(TASK DETAILS)
Nothing but the text of the records belongs in your answer: repeat all of it exactly and leave out the images.

Data records:
__________________________________________________

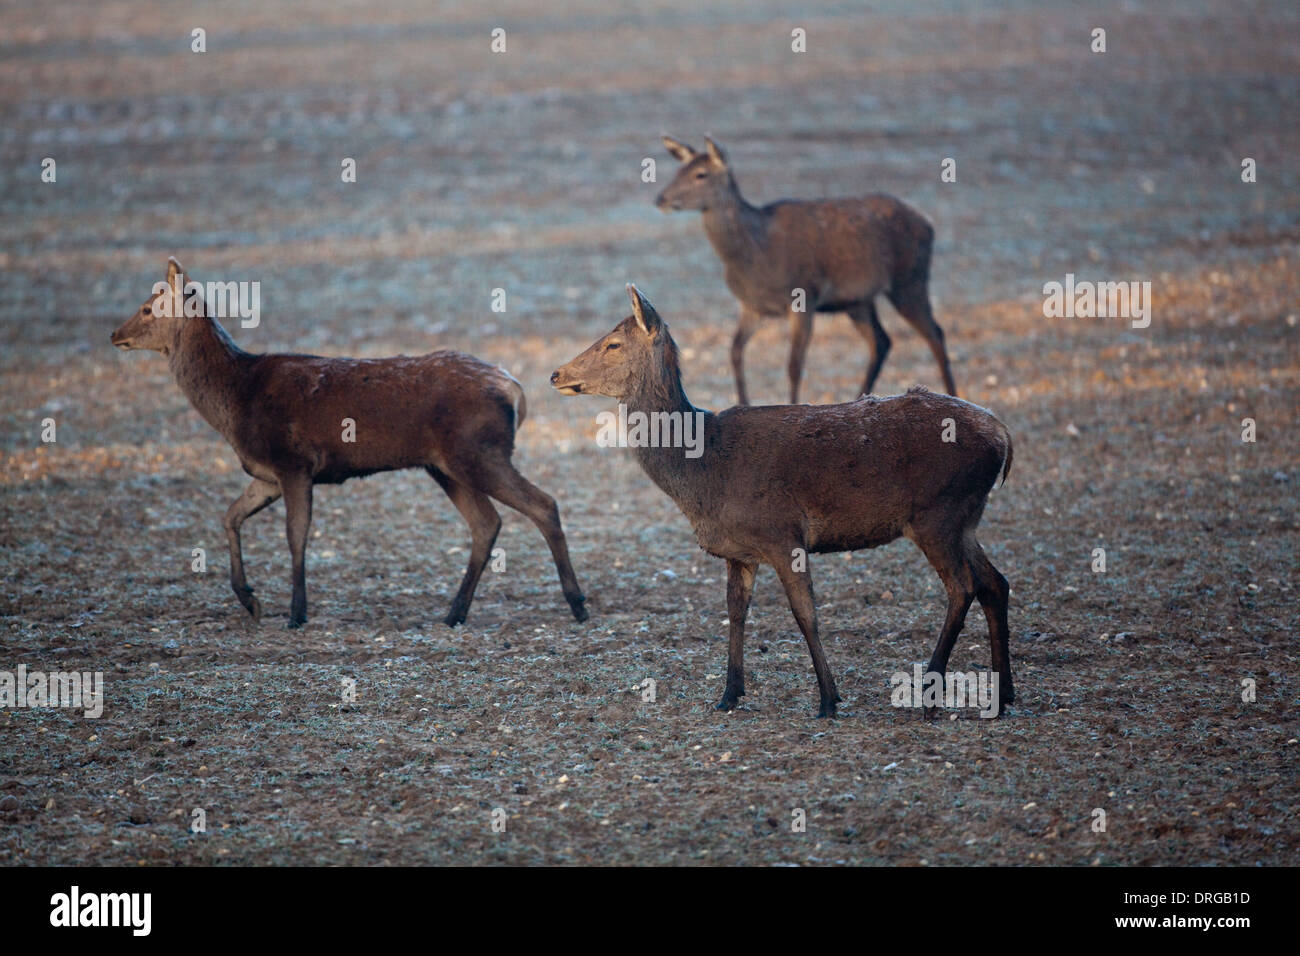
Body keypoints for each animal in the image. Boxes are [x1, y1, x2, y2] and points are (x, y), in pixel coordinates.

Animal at [112, 257, 588, 629]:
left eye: (147, 308)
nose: (115, 335)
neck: (235, 401)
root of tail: (514, 388)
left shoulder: (293, 463)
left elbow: (296, 535)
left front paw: (296, 613)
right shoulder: (267, 474)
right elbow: (230, 517)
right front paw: (251, 601)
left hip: (479, 453)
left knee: (543, 504)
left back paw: (577, 604)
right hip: (445, 465)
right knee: (486, 523)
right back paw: (455, 613)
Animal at [552, 285, 1013, 718]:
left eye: (613, 344)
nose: (556, 374)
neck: (702, 471)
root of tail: (1002, 435)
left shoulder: (782, 534)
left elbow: (804, 613)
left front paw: (828, 700)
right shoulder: (739, 552)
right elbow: (736, 612)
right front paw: (729, 695)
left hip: (938, 513)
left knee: (963, 587)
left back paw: (930, 698)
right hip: (966, 518)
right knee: (995, 583)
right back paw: (1004, 695)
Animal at [656, 135, 958, 406]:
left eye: (701, 174)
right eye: (678, 170)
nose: (660, 198)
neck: (754, 256)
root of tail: (927, 222)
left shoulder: (804, 297)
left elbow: (794, 365)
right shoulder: (752, 307)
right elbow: (735, 352)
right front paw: (743, 403)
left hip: (910, 280)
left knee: (935, 334)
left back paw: (951, 395)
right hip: (858, 300)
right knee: (881, 341)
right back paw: (859, 398)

__________________________________________________

(ANSWER SPACE)
Body keypoints for each animal in the image. Boxes are [x1, y1, x2, y2] and points are (x, y), in pixel coordinates.

Animal at [112, 257, 588, 629]:
left eye: (147, 308)
nose: (115, 335)
neck: (235, 401)
root of tail: (514, 388)
left shoulder: (293, 463)
left elbow: (296, 535)
left front paw: (296, 613)
right shoulder: (267, 474)
right elbow: (230, 517)
right front paw: (251, 601)
left hip: (479, 453)
left knee: (543, 504)
left back paw: (577, 604)
right hip: (445, 465)
right knee: (486, 523)
right back paw: (455, 613)
Animal at [552, 285, 1013, 718]:
left eye: (613, 344)
nose: (556, 374)
neck: (702, 471)
root of tail: (1002, 435)
left shoulder: (782, 534)
left elbow: (804, 613)
left front paw: (828, 700)
right shoulder: (739, 552)
right elbow: (736, 612)
right front paw: (729, 695)
left hip: (938, 513)
left knee: (963, 587)
left back paw: (930, 698)
right hip: (966, 518)
right knee: (995, 583)
right back paw: (1004, 695)
Animal at [656, 135, 958, 406]:
left eye: (701, 174)
right eye: (678, 170)
nose: (660, 198)
neck: (754, 256)
root of tail: (927, 222)
left shoulder: (804, 297)
left elbow: (794, 365)
right shoulder: (752, 307)
right elbow: (735, 352)
right front paw: (743, 403)
left hip: (910, 280)
left knee: (935, 334)
left back paw: (951, 395)
right hip: (858, 300)
right knee: (881, 341)
right back paw: (859, 398)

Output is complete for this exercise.